De: Pedro Leitão - "O snobismo dos mártires"
Nestes dias tem-me espantado como é que a população da cidade ainda não mostrou nenhum sinal de indignação contra o “assalto ao Rivoli”, protagonizado por cerca de quarenta auto-pronunciados mártires da causa da “anti-privatização” da cultura. Espanta-me, sinceramente, como pode deixar a cidade ter como advogados nesta matéria alguém que sempre se distanciou dos seus interesses e que sempre se manteve afastado da população, isolado num clube selectivo e restrito, que é, não obstante, financiado por fundos públicos. Apesar deste meu espanto, fica-me a certeza de que o braço de ferro pelo Rivoli mostrará claramente à sociedade, inevitavelmente do seu resultado final, o redondo falhanço da elite intelectual na gestão do seu monopólio cultural na cidade do Porto.
O sistema que esta tem até aqui advogado peca em todos os níveis de sustentabilidade; seja no financeiro (que reclama que seja incondicionalmente mantido com fundos públicos); seja no social (porque exclui a grande parte da população, a qual paga um sistema que não se destina a ela); seja no artístico (por não ter afirmação para cativar projectos de alta qualidade artística). O poder que lhe foi atribuído na Porto 2001 – que representa o seu apogeu de influência – seria suficiente para transformar por completo a vida cultural da cidade. Contudo, ao aplicar-lhe este sistema ao longo dos últimos cinco anos, reduziu a já irrelevante vida cultural do Porto para patamares vergonhosos face ao estatuto de uma capital de distrito e segunda cidade do país.
A culpa do estado da cultura é remetida para o Dr. Rui Rio, que quando chegou ao executivo da câmara desde logo decidiu acabar com a visão paternalista que os executivos anteriores tinham tido com esta minoria. A actual proposta de privatização do Rivoli representa o derradeiro golpe dessa política.

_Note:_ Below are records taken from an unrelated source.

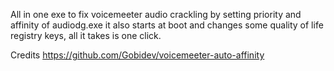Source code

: All in one exe to fix voicemeeter audio crackling by setting priority and affinity of audiodg.exe it also starts at boot and changes some quality of life registry keys, all it takes is one click.


Credits
https://github.com/Gobidev/voicemeeter-auto-affinity
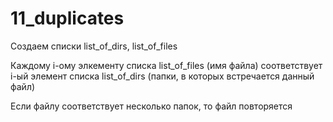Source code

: # 11_duplicates

Создаем списки list_of_dirs, list_of_files

Каждому i-ому элкементу списка list_of_files (имя файла) соответствует i-ый элемент списка list_of_dirs (папки, в которых встречается данный файл)

Если файлу соответствует несколько папок, то файл повторяется
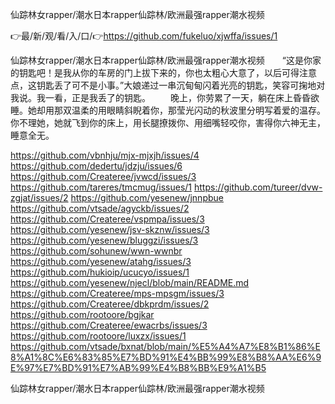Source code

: 仙踪林女rapper/潮水日本rapper仙踪林/欧洲最强rapper潮水视频

👉最/新/观/看/入/口/👉https://github.com/fukeluo/xjwffa/issues/1

仙踪林女rapper/潮水日本rapper仙踪林/欧洲最强rapper潮水视频　　“这是你家的钥匙吧！是我从你的车房的门上拔下来的，你也太粗心大意了，以后可得注意点，这钥匙丢了可不是小事。”大娘递过一串沉甸甸闪着光亮的钥匙，笑容可掬地对我说。我一看，正是我丢了的钥匙。
　　晚上，你劳累了一天，躺在床上昏昏欲睡。她却用那双温柔的用眼睛斜睨着你，那莹光闪动的秋波里分明写着爱的温存。你不理她，她就飞到你的床上，用长腿撩拨你、用细嘴轻咬你，害得你六神无主，睡意全无。


https://github.com/vbnhju/mjx-mjxjh/issues/4
https://github.com/dedertu/jdzju/issues/6
https://github.com/Createree/jvwcd/issues/3
https://github.com/tareres/tmcmug/issues/1
https://github.com/tureer/dvw-zgjat/issues/2
https://github.com/yesenew/jnnpbue
https://github.com/vtsade/agyckb/issues/2
https://github.com/Createree/vspmpa/issues/3
https://github.com/yesenew/jsv-skznw/issues/3
https://github.com/yesenew/bluggzi/issues/3
https://github.com/sohunew/wwn-wwnbr
https://github.com/yesenew/atahg/issues/3
https://github.com/hukioip/ucucyo/issues/1
https://github.com/yesenew/njecl/blob/main/README.md
https://github.com/Createree/mps-mpsgm/issues/3
https://github.com/Createree/dbkprdm/issues/2
https://github.com/rootoore/bgjkar
https://github.com/Createree/ewacrbs/issues/3
https://github.com/rootoore/luxzx/issues/1
https://github.com/vtsade/bxnat/blob/main/%E5%A4%A7%E8%B1%86%E8%A1%8C%E6%83%85%E7%BD%91%E4%BB%99%E8%B8%AA%E6%9E%97%E7%BD%91%E7%AB%99%E4%B8%BB%E9%A1%B5

仙踪林女rapper/潮水日本rapper仙踪林/欧洲最强rapper潮水视频
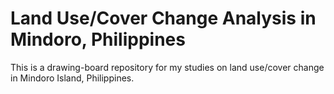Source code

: # Land Use/Cover Change Analysis in Mindoro, Philippines
This is a drawing-board repository for my studies on land use/cover change in Mindoro Island, Philippines.
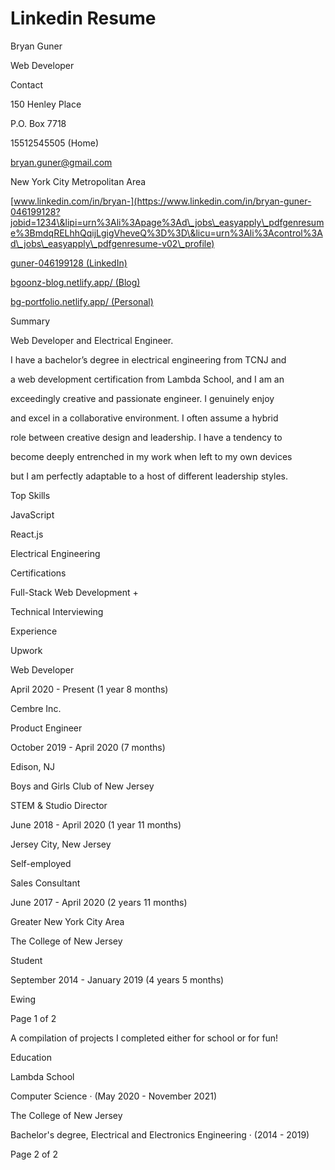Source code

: # Linkedin Resume

Bryan Guner



Web Developer

Contact

150 Henley Place

P.O. Box 7718

15512545505 (Home)

[bryan.guner@gmail.com](mailto:bryan.guner@gmail.com)

New York City Metropolitan Area

[www.linkedin.com/in/bryan-](https://www.linkedin.com/in/bryan-guner-046199128?jobid=1234\&lipi=urn%3Ali%3Apage%3Ad\_jobs\_easyapply\_pdfgenresume%3BmdqRELhhQqijLgigVheveQ%3D%3D\&licu=urn%3Ali%3Acontrol%3Ad\_jobs\_easyapply\_pdfgenresume-v02\_profile)

[guner-046199128](https://www.linkedin.com/in/bryan-guner-046199128?jobid=1234\&lipi=urn%3Ali%3Apage%3Ad\_jobs\_easyapply\_pdfgenresume%3BmdqRELhhQqijLgigVheveQ%3D%3D\&licu=urn%3Ali%3Acontrol%3Ad\_jobs\_easyapply\_pdfgenresume-v02\_profile)[ ](https://www.linkedin.com/in/bryan-guner-046199128?jobid=1234\&lipi=urn%3Ali%3Apage%3Ad\_jobs\_easyapply\_pdfgenresume%3BmdqRELhhQqijLgigVheveQ%3D%3D\&licu=urn%3Ali%3Acontrol%3Ad\_jobs\_easyapply\_pdfgenresume-v02\_profile)[(LinkedIn)](https://www.linkedin.com/in/bryan-guner-046199128?jobid=1234\&lipi=urn%3Ali%3Apage%3Ad\_jobs\_easyapply\_pdfgenresume%3BmdqRELhhQqijLgigVheveQ%3D%3D\&licu=urn%3Ali%3Acontrol%3Ad\_jobs\_easyapply\_pdfgenresume-v02\_profile)

[bgoonz-blog.netlify.app/](https://bgoonz-blog.netlify.app)[ ](https://bgoonz-blog.netlify.app)[(Blog)](https://bgoonz-blog.netlify.app)

[bg-portfolio.netlify.app/](https://bg-portfolio.netlify.app)[ ](https://bg-portfolio.netlify.app)[(Personal)](https://bg-portfolio.netlify.app)

Summary

Web Developer and Electrical Engineer.

I have a bachelor’s degree in electrical engineering from TCNJ and

a web development certification from Lambda School, and I am an

exceedingly creative and passionate engineer. I genuinely enjoy

and excel in a collaborative environment. I often assume a hybrid

role between creative design and leadership. I have a tendency to

become deeply entrenched in my work when left to my own devices

but I am perfectly adaptable to a host of different leadership styles.

Top Skills

JavaScript

React.js

Electrical Engineering

Certifications

Full-Stack Web Development +

Technical Interviewing

Experience

Upwork

Web Developer

April 2020 - Present (1 year 8 months)

Cembre Inc.

Product Engineer

October 2019 - April 2020 (7 months)

Edison, NJ

Boys and Girls Club of New Jersey

STEM & Studio Director

June 2018 - April 2020 (1 year 11 months)

Jersey City, New Jersey

Self-employed

Sales Consultant

June 2017 - April 2020 (2 years 11 months)

Greater New York City Area

The College of New Jersey

Student

September 2014 - January 2019 (4 years 5 months)

Ewing

Page 1 of 2

A compilation of projects I completed either for school or for fun!

Education

Lambda School

Computer Science · (May 2020 - November 2021)

The College of New Jersey

Bachelor's degree, Electrical and Electronics Engineering · (2014 - 2019)

Page 2 of 2
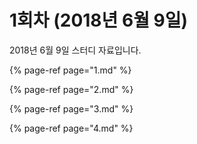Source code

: # 1회차 \(2018년 6월 9일\)

2018년 6월 9일 스터디 자료입니다.

{% page-ref page="1.md" %}

{% page-ref page="2.md" %}

{% page-ref page="3.md" %}

{% page-ref page="4.md" %}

À margem das acções de defesa do modelo de gestão pública no teatro, os manifestantes têm lançado na imprensa, ainda que não o notem, tiradas de um snobismo repulsivo contra a população. Ao dizerem, por exemplo, que o que se pretende é sacrificar o “interesse público” em favor dos “La Férias” – que será, alegadamente, a única forma de conseguir encher as salas – estes intelectuais, que pretensiosamente falam em nome do público, estão a ofender seriamente a dignidade cultural da população, ao reduzir a sua sensibilidade artística a preconceitos de ordem folclórica, e a considerá-la incapaz de apreciar espectáculos de maior qualidade do que os referidos. Estas declarações são completamente descabidas de sentido pois é essa mesma “sensibilidade inferior” que manteve vivas algumas instituições como o Coliseu, o Museu de Serralves e a Casa da Música (estes dois últimos, atribuindo-lhes uma forte visibilidade internacional), só para referir alguns, a que a população em geral aderiu com forte entusiasmo. É também claro que estas instituições seguiram modelos de gestão diferentes da do Rivoli, apostando na diversidade de oferta, na formação e numa forte divulgação dos seus cartazes a todo o público em geral.
Na sua causa de snobismo mártir, esta minoria tem definindo a sua actuação política nestes últimos cinco anos como “uma política cultural (…) que proporcionou ao público portuense a oportunidade de estar a par da criação a nível internacional, ajudando a desenvolver uma vocação de cosmopolitismo do Porto” – Público 17/10.
Eu diria que se verificou tudo exactamente ao contrário. O cosmopolitismo do Porto é um processo que, tal como indica o conceito, implica uma participação alargada a toda a população e uma dinamização constante de divulgação cultural que abranja todos os públicos e todos os espaços próprios para a realização de eventos, não esquecendo a questão da escala, ou seja, uma optimização na ocupação dos espaços segundo a procura do público. E o Rivoli é demasiado importante para a cidade para ser ocupado só por quarenta pessoas.